Copy the entries below, replacing "pose" with "camera" each time it appears and keeping every other character the same. Omit the pictures from your copy.

# START OF Raw records

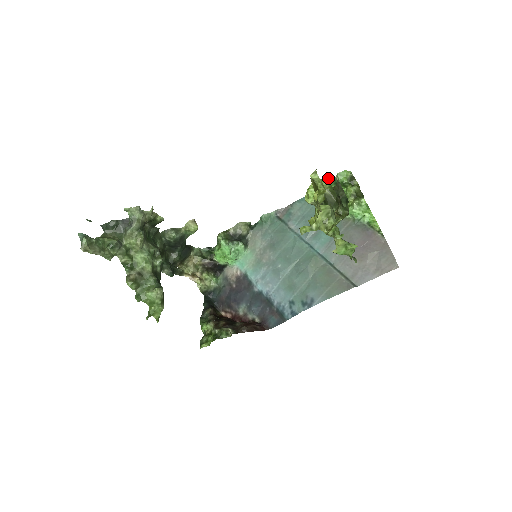
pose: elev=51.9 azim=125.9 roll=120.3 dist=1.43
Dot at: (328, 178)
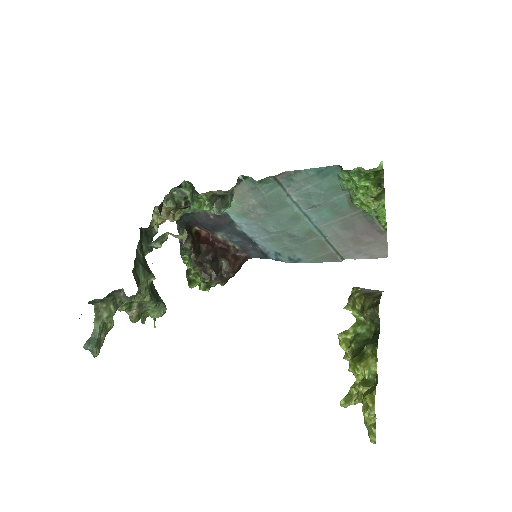
Dot at: (375, 354)
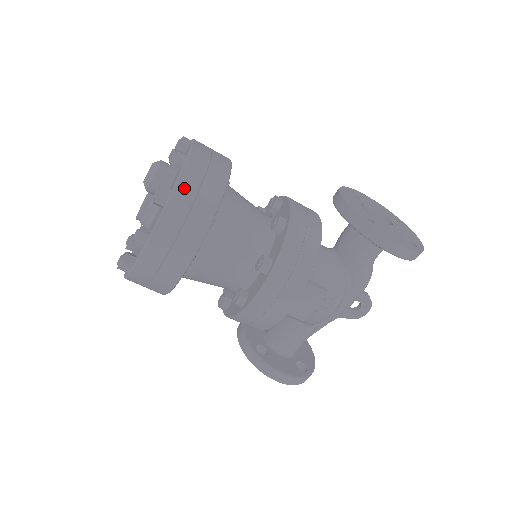
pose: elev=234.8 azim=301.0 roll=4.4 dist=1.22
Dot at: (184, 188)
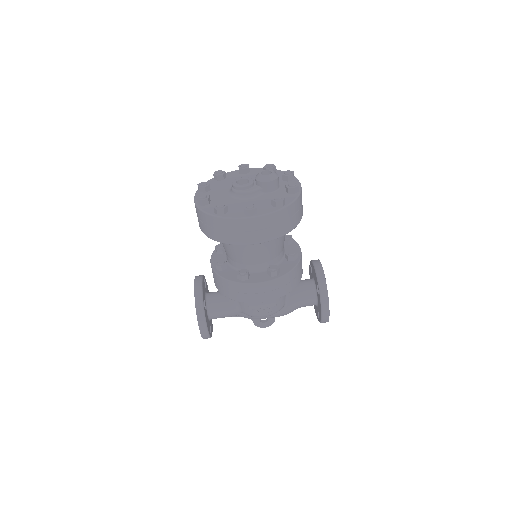
Dot at: (292, 208)
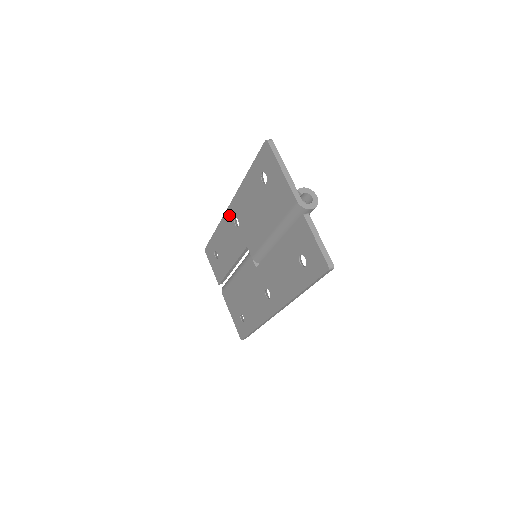
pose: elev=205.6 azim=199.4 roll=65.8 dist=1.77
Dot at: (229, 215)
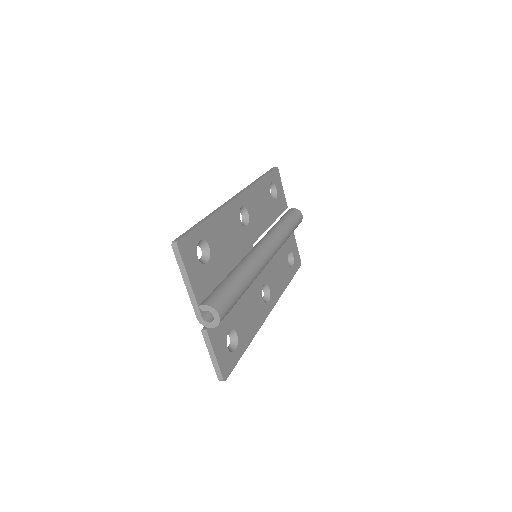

# END OF Raw records

:: Finished task ::
camera: elev=51.9 azim=125.9 roll=120.3 dist=1.43
Dot at: (328, 178)
Dot at: (375, 354)
camera: elev=234.8 azim=301.0 roll=4.4 dist=1.22
Dot at: (184, 188)
Dot at: (292, 208)
camera: elev=205.6 azim=199.4 roll=65.8 dist=1.77
Dot at: (229, 215)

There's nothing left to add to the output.